We talked previously about the power of putting on boldness even when you’re scared.
But what do you do when you’re faced with an overwhelming challenge and your boldness simply evaporates?
Every time I’ve launched into a new career adventure I’ve been really scared. At some point I’ve always faced debilitating worry.
When I launched into pastoring the church, I faced the challenge of trying to resurrect a moribund, ingrown, terminal church. I look back now and wonder, “What the heck was I thinking?”
We had two small children, heading into a nearly impossible venture, getting paid very little and having just escaped a near bankruptcy with a previous business I owned.
I vividly remember sitting in our living room on the hearth next to the wood stove to stay warm early one winter morning. It was dark and I faced my first official day as their new pastor.
I felt as alone and scared as I ever have.
I remember thinking, “How will we survive? How can we possibly build this?”
I’d launched in boldness, yet now felt scared to death.
And this is typical of every time I’ve launched into something new. At some point fear sneaks in unexpected and grabs me by the throat choking the enthusiasm and life out of me.
That’s when I have to regain control of my thoughts and purposefully change my focus from worry to faith.
When I do, I find faith takes control again.
Encouragement dawns and enthusiasm starts to grow.
My mind lightens. The first rays of hope glimmer again.
Then my mind begins to clear. Instead of focusing on problems I begin to focus on solutions.
Instead of feeling paralyzed with fear I again feel energized by anticipation.
Then confidence grows and this builds confidence in those around you.
And you begin to see the miracles you’ve dreamed of that God had planned all along.
It’s Jesus’ promise, “All things are possible to the person who believes.”
And when you believe that you see it.
But how do you build this faith when you simply don’t have it?
How do you put on faith you don’t feel?
I’ve found a few keys that help me and hopefully will help you.
First, I examine my motives.
Are they good? Do they help other people? Do they honor God? Are they in line with God’s desires shown in scripture?
I find if my plans align with what I know pleases God then it gives me confidence he will bless my efforts.
Second, I find scripture promises to hang onto.
I look up scripture quotes that promise directly what I need to believe. I often write them down. Sometimes memorize them.
Then when I’m faced with worry, instead of focusing on my fear, I reboot my brain and focus on the promises.
This lets me counteract the worry filled thoughts with faith encouraging ones.

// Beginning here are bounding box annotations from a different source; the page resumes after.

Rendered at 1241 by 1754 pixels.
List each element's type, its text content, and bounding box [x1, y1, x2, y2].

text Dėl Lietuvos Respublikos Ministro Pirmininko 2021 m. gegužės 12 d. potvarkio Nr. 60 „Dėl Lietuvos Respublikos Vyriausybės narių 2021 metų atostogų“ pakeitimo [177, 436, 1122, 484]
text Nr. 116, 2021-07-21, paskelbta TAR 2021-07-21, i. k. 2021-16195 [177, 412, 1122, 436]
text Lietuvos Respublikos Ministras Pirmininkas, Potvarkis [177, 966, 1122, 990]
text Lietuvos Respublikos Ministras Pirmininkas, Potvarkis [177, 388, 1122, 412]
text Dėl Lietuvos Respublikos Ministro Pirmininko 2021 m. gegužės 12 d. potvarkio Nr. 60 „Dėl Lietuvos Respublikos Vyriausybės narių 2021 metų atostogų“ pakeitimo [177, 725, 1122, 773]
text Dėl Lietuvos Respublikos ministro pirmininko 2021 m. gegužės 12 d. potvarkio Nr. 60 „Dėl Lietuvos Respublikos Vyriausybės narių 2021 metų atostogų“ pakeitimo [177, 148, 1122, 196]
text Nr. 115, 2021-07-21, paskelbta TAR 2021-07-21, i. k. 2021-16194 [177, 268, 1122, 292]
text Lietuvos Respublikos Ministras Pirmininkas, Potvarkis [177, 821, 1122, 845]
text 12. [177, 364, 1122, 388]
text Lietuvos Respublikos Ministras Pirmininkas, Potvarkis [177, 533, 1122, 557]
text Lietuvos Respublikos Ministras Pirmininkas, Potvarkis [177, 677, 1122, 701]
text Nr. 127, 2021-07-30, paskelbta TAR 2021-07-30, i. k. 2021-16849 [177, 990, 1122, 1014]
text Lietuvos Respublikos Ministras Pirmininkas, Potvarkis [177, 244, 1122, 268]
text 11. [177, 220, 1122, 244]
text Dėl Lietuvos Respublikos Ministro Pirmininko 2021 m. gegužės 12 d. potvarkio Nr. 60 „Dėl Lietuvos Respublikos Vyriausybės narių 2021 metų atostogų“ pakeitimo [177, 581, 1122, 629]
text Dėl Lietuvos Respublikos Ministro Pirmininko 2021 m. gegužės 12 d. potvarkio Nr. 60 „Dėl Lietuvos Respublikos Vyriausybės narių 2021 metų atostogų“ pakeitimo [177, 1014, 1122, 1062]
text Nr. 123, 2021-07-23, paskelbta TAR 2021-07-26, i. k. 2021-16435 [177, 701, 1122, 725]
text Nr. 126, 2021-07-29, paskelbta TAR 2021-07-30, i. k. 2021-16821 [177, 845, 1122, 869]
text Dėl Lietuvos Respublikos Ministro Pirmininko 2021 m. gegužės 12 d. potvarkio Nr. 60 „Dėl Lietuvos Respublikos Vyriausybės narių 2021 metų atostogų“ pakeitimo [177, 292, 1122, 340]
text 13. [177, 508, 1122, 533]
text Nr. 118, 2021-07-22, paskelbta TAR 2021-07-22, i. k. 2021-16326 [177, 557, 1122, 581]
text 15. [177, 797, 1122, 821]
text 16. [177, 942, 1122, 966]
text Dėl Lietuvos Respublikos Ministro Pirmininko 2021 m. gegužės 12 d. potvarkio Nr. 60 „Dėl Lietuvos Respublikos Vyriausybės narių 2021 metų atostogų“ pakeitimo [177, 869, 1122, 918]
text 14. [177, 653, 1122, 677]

Finally, I find, at some point, I simply must choose to believe.
We really do have a tremendous amount of control over what we think. So we need to choose to believe in the promises we’re holding onto.
Now, I’m the first to admit this isn’t natural for me. I come from a long line of worriers. We developed worry into an art form.
Yet, I’ve also decided I don’t want to live that way.
So, I’ve learned to recognize when my mind is running amok and bring it back under control. I simply choose to believe even when it would be easier to doubt.
And when I do, somewhere along the way, faith kicks in again. The courage returns. The positive mind focus takes over. Faith replaces doubt.
Paul writes, “Faith comes from truly hearing and hearing from God’s word.”
Then that faith leads to boldness. And that boldness to seeing our dreams become reality.